Depending on the covariates in the design matrix, COBRA can be used for multiple purposes.

### 2.1 Higher order batch correction

A first application is batch correction of the co-expression network. In this case, we correct for the batch variable in our data. In our dataset, the 572 samples come from 17 distinct batches. 

In [5]:
len(np.unique(batch))

17

For batch correction, the design matrix must contain an intercept in the first column, and the batches (encoded usy dummy coding for identifiability) in the remaining columns. 

In [6]:
number_of_samples = gene_expression.shape[1]
X = pd.get_dummies(batch).iloc[:,1:]
X.insert(0, 'intercept', np.ones(number_of_samples))

We get a design matrix with 17 covariates (an intercept and 16 for the dummy coding) for the 572 samples in our study. 

In [7]:
X.shape

(572, 17)

We are now ready to fit COBRA

In [8]:
psi, Q, d, g = cobra(X, gene_expression)

The batch corrected network consider only the mean effect after removing the contribution of the batch variables. It is computed as follows. 

In [9]:
corrected_network = Q.dot(np.diag(psi[0,])).dot(Q.T)
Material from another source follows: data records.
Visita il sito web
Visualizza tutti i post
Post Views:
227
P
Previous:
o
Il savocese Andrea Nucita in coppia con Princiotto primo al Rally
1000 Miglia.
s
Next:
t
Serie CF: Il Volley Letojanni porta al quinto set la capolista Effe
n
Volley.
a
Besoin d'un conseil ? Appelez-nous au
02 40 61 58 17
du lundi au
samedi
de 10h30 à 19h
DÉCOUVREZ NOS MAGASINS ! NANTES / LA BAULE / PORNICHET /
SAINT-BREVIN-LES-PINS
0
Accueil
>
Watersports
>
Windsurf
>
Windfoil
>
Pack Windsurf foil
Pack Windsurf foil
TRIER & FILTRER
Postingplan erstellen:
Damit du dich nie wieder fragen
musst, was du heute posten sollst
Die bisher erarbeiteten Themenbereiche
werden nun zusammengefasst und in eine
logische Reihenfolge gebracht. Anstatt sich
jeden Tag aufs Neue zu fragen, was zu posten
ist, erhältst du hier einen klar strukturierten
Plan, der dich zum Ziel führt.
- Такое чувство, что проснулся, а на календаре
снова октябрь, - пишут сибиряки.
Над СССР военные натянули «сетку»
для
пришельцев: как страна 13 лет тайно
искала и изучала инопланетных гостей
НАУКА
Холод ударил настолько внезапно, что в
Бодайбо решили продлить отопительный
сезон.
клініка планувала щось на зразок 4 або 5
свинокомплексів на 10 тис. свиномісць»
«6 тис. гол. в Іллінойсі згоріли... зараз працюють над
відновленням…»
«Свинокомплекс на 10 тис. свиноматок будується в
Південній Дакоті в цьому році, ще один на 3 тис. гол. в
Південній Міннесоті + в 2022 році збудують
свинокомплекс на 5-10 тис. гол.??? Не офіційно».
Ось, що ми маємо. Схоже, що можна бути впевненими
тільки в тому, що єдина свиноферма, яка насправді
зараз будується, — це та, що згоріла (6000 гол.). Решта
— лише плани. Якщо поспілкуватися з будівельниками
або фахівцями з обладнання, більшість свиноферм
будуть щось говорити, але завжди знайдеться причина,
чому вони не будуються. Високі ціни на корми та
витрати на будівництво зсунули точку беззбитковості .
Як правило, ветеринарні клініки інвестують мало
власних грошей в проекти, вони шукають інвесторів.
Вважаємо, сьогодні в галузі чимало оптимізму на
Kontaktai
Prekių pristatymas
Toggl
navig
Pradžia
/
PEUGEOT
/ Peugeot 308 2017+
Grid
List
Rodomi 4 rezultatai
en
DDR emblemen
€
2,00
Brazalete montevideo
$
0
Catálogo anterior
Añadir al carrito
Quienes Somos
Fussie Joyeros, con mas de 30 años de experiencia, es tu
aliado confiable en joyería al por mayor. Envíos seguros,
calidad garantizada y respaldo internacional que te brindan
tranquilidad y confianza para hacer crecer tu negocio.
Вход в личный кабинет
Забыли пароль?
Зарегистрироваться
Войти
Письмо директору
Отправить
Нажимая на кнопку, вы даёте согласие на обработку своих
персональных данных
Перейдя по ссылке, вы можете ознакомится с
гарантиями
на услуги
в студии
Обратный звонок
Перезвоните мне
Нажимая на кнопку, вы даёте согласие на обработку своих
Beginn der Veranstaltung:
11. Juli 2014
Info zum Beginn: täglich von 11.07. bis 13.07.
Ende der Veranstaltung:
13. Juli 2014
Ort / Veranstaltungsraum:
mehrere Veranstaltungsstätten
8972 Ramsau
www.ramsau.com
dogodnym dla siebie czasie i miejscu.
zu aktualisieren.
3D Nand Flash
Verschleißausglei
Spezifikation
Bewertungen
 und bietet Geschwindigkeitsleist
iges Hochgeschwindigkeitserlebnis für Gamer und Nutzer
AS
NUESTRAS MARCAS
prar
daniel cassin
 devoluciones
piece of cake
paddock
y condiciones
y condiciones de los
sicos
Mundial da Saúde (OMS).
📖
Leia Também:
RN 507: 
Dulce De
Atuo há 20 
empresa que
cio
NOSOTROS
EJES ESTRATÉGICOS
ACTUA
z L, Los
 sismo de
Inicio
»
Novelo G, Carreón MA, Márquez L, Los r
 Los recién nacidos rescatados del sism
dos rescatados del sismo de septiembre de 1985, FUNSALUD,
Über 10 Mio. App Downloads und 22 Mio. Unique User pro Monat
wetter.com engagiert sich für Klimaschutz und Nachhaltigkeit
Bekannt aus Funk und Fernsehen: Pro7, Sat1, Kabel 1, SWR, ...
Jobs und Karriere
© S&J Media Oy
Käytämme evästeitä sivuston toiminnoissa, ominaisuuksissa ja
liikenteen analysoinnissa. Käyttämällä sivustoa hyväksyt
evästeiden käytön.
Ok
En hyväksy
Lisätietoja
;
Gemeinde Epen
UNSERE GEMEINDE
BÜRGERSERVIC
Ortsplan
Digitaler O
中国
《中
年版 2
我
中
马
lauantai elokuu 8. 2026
### 3.2 Differential co-expression analysis
A second application is differential co-expression analysis between two conditions of interest. Here, we are interested in the differential co-expression between healthy and cancer samples. We extract the sample type for each sample. 

In [10]:
cancer = [1 if cancer[i] == "Solid Tissue Normal" else 0 for i in range(len(cancer))]

In this case, the design matrix contains an intercept an a second column with an indicator for cancer/ healthy. The additional columns are for the variables we want to adjust for. Similarly as before, we consider the batch variable. 

In [11]:
number_of_samples = gene_expression.shape[1]
X = pd.get_dummies(batch).iloc[:,1:]
X.insert(0, 'intercept', np.ones(number_of_samples))
X.insert(1, 'cancer', cancer)

We are now ready to fit COBRA and extract the component corresponding to the differential co-expression. Since the indicator variable for cancer is the second column in our design matrix, the COBRA-adjusted differential co-expression network corresponds to the second component of COBRA's decomposition. 

In [12]:
psi, Q, d, g = cobra(X, gene_expression)
differential_coexpression = Q.dot(np.diag(psi[1,])).dot(Q.T)

### 3.3 Identifying the component for a covariate of interest

COBRA is general enough to be applied to any variable. For instance, if we want to study the differences between males and females in cancer, we can use the following design matrix. 

In [13]:
sex = [0 if sex[i] == 'male' else 1 for i in range(len(sex))]
number_of_samples = gene_expression.shape[1]
X = pd.DataFrame({'intercept': np.ones(number_of_samples), 'cancer' : cancer, 'sex' : sex, 'interaction' : [a*b for a,b in zip(sex, cancer)]})

With this design, the last component of COBRA's decomposition describes the sex differes in cancer between male and females. 

In [14]:
psi, Q, d, g = cobra(X, gene_expression)
sex_differences_in_cancer = Q.dot(np.diag(psi[3,])).dot(Q.T)

## Reference

1- Agrawal, Nishant, et al. "Integrated genomic characterization of papillary thyroid carcinoma." Cell 159.3 (2014): 676-690.